Consignes à traiter:
1. D'après l'article sur l'élection de Lula, à quelle peine Lula avait-il été condamné pour corruption ?
2. Poursuivez l'article sur l'élection de Lula à partir de sa dernière phrase.

Extrait du document:
■ ■ ■ ■

Élection de Lula au Brésil : de la prison à la présidence, un retour spectaculaire mais moins triomphal que prévu

A sa libération, l’ancien chef de l’Etat assurait vouloir « sauver » le Brésil du « projet de haine » de Jair Bolsonaro. Avec 50,9 % des voix, dimanche 30 octobre, la victoire s’est révélée plus compliquée qu’annoncé, et le nouvel élu hérite d’un pays divisé. Par Bruno Meyerfeld(Rio de Janeiro, correspondant)

Le Monde   – Dans le monde du football brésilien, on appelle cela une « virada ». En France, on utilisera plutôt l’espagnol « remontada », soit un retournement de situation spectaculaire, permettant à une équipe donnée perdante de l’emporter sur son adversaire. C’est peu dire si l’expression va aujourd’hui comme un gant à Luiz Inacio Lula da Silva, vainqueur au second tour de la présidentielle brésilienne face à Jair Bolsonaro avec 50,9 % des voix, dimanche 30 octobre.

Le « phénix du Brésil » revient de loin. De très loin. Il y a trois ans à peine, Lula était encore en prison, condamné à douze ans et un mois pour corruption. Un temps retranché au syndicat des métallos de Sao Bernardo do Campo, le leader de la gauche avait fini par se rendre. Le 7 avril 2018, il était emmené vers sa cellule de Curitiba, de nuit et par hélicoptère, comme un criminel. A l’époque, la presse entière décrivait un Lula fini, mort politiquement, enterré dans la honte.

■ ■ ■ ■

[Données sources]

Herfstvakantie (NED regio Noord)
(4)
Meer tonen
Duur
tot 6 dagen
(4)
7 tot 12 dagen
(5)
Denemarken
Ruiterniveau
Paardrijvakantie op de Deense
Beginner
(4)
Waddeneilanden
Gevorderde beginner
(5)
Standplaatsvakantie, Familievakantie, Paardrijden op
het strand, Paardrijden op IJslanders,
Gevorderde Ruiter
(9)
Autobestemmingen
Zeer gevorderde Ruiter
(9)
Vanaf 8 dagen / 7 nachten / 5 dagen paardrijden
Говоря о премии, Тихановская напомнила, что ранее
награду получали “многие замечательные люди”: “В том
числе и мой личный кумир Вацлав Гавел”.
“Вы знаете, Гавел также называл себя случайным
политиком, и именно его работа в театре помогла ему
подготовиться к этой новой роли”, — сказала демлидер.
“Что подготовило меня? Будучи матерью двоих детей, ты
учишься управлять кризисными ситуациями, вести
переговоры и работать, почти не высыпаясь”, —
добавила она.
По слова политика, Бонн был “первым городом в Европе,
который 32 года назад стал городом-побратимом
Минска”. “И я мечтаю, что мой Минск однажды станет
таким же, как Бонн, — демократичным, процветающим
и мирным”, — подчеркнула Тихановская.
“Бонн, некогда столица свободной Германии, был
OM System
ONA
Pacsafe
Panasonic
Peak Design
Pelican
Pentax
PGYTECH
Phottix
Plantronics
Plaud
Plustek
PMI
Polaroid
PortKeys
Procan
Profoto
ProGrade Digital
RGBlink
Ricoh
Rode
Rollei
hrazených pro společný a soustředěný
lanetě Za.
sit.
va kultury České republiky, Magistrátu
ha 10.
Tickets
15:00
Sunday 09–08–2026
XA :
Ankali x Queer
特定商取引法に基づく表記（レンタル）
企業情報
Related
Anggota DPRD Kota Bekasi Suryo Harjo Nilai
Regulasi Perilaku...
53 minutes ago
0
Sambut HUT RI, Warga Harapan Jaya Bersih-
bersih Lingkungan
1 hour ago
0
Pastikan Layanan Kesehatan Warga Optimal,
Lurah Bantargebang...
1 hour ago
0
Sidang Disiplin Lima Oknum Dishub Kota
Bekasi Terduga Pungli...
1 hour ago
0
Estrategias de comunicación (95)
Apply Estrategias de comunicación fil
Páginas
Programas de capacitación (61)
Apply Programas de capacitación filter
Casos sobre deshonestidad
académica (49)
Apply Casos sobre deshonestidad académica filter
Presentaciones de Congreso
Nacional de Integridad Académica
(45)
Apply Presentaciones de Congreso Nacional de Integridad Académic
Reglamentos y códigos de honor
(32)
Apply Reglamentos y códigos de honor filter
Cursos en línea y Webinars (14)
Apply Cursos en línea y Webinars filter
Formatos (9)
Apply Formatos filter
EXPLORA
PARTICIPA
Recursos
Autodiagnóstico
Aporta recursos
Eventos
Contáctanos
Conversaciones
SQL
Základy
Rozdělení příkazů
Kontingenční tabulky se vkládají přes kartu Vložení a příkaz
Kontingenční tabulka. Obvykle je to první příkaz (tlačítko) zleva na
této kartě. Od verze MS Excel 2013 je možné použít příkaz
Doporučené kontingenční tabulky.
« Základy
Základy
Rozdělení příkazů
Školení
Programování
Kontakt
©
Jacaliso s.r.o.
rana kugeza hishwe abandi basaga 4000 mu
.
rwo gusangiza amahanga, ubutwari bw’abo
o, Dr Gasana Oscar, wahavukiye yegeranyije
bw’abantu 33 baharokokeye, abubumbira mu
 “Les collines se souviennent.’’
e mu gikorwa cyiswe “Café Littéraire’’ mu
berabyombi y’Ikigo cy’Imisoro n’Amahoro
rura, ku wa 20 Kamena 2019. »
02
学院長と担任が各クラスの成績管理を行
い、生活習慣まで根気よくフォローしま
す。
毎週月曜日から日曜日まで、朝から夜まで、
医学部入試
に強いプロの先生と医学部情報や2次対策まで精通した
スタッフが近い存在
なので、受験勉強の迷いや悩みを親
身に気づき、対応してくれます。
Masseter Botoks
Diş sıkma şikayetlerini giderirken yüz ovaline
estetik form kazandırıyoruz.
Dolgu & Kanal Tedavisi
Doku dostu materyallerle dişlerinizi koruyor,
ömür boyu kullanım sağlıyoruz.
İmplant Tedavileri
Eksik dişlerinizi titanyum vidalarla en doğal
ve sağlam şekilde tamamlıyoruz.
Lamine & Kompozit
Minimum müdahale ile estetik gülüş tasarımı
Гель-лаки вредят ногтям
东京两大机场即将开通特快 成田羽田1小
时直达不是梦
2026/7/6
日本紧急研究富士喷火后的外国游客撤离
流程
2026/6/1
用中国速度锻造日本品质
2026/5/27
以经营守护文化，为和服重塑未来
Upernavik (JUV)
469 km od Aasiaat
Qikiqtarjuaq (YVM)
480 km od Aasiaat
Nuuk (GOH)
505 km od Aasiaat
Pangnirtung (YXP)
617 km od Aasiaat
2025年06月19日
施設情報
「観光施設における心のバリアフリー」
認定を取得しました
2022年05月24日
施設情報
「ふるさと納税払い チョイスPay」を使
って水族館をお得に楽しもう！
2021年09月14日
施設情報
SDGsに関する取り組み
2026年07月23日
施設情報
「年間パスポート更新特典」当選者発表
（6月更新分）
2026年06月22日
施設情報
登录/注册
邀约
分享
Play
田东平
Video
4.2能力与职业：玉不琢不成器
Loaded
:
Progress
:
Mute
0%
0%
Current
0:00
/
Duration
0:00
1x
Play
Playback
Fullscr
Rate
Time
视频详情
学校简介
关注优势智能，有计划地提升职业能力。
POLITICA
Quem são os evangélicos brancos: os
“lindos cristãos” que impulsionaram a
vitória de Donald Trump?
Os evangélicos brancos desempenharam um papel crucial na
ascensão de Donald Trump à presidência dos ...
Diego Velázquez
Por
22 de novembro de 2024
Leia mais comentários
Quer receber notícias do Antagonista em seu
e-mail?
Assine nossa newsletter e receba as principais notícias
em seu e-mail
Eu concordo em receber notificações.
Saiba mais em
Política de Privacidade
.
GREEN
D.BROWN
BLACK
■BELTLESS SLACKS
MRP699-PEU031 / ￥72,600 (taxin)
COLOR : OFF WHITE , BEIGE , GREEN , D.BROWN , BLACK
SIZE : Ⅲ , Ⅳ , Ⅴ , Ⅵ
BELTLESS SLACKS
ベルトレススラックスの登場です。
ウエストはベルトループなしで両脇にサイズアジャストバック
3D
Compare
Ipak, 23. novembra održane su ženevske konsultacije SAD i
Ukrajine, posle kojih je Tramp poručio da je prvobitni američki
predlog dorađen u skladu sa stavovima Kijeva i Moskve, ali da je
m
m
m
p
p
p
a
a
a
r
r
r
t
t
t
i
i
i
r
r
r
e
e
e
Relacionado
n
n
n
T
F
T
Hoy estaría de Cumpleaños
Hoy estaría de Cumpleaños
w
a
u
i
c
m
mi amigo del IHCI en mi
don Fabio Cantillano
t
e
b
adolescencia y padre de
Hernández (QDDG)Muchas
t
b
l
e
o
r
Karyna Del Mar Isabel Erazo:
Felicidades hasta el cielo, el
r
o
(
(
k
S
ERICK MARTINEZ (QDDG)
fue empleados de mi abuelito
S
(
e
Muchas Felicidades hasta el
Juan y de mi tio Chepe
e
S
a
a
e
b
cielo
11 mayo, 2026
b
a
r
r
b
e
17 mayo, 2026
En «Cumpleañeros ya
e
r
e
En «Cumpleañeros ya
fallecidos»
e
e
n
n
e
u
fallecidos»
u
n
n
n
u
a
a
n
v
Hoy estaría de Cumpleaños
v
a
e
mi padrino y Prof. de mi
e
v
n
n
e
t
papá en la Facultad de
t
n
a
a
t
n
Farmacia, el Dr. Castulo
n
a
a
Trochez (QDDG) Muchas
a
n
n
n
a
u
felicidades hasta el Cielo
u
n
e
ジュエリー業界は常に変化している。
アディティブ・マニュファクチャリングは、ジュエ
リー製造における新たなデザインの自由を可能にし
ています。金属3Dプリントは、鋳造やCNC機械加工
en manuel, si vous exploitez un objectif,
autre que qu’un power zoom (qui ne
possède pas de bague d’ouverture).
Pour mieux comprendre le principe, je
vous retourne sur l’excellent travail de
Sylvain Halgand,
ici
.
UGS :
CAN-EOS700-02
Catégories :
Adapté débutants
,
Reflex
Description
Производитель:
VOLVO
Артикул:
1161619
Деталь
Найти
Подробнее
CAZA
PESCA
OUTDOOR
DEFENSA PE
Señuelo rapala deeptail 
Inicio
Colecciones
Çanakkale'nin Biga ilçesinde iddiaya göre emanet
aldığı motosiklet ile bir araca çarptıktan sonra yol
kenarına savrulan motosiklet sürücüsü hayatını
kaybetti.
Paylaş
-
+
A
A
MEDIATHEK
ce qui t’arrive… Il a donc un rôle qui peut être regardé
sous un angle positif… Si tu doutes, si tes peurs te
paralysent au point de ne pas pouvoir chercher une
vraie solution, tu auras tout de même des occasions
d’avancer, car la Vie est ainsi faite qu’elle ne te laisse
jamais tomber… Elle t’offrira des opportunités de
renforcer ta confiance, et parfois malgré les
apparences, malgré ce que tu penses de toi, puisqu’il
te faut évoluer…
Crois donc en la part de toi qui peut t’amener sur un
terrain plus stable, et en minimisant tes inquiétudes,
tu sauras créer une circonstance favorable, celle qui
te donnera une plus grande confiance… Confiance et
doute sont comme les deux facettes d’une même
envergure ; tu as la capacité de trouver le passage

■ ■ ■ ■

Réponses aux consignes:
1. À douze ans et un mois.

2.
Derrière les barreaux, Lula a assisté dépité à la victoire de Jair Bolsonaro à la présidentielle d’octobre 2018, pour laquelle il partait favori. Pire : il a vu son pire ennemi, Sergio Moro, juge « star » de l’opération « Lava Jato » qui l’avait condamné, devenir ministre de la justice. L’ancien leader syndical, fondateur du grand Parti des travailleurs (PT), président d’une décennie dorée (2003-2011), qualifié d’« homme politique le plus populaire au monde » par Barack Obama lui-même, n’était plus que l’ombre de lui-même.

 

Lula a alors 73 ans. Mais il ne baisse pas les bras. Il croit en son étoile. C’est dans sa nature : né dans la misère du Nordeste, l’ancien syndicaliste métallo a cinquante ans de vie politique dans les pattes. Il sait l’histoire brésilienne tortueuse. Il prédit que l’extrême droite ne résistera pas à l’expérience du pouvoir et que le Brésil, tôt ou tard, se retournera vers lui. « Les puissants peuvent tuer une, deux, trois roses, mais ils ne pourront pas empêcher la venue du printemps ! », assurait-il à son entrée en prison.

L’homme a tiré les leçons du passé

L’histoire lui donnera raison. A Curitiba, Lula ne reste pas inactif. Il lit, fait du sport, enchaîne les interviews, reçoit ses amis du monde entier (parmi eux, le Français Jean-Luc Mélenchon). En coulisse, ses avocats s’activent. Le 8 novembre 2019, à la surprise générale, ils obtiennent une décision favorable du Tribunal suprême fédéral : nul ne peut être emprisonné avant l’épuisement de ses recours, décrète la plus haute instance judiciaire du pays. Lula sort de prison. Il y aura passé 580 jours.

« Rien ne peut me vaincre ! (…) Je sors sans haine », lance le tribun à sa sortie, embrassant sa nouvelle compagne, Rosângela, dite « Janja », une sociologue militante du PT. Vite, il reprend le chemin de Sao Bernardo do Campo, où l’attendent des milliers de fidèles émus aux larmes. Face à ses supporteurs, Lula assure vouloir « sauver » le Brésil du « projet de haine » de Jair Bolsonaro. La foule rugit de plaisir. L’ambiance est celle d’un début de campagne.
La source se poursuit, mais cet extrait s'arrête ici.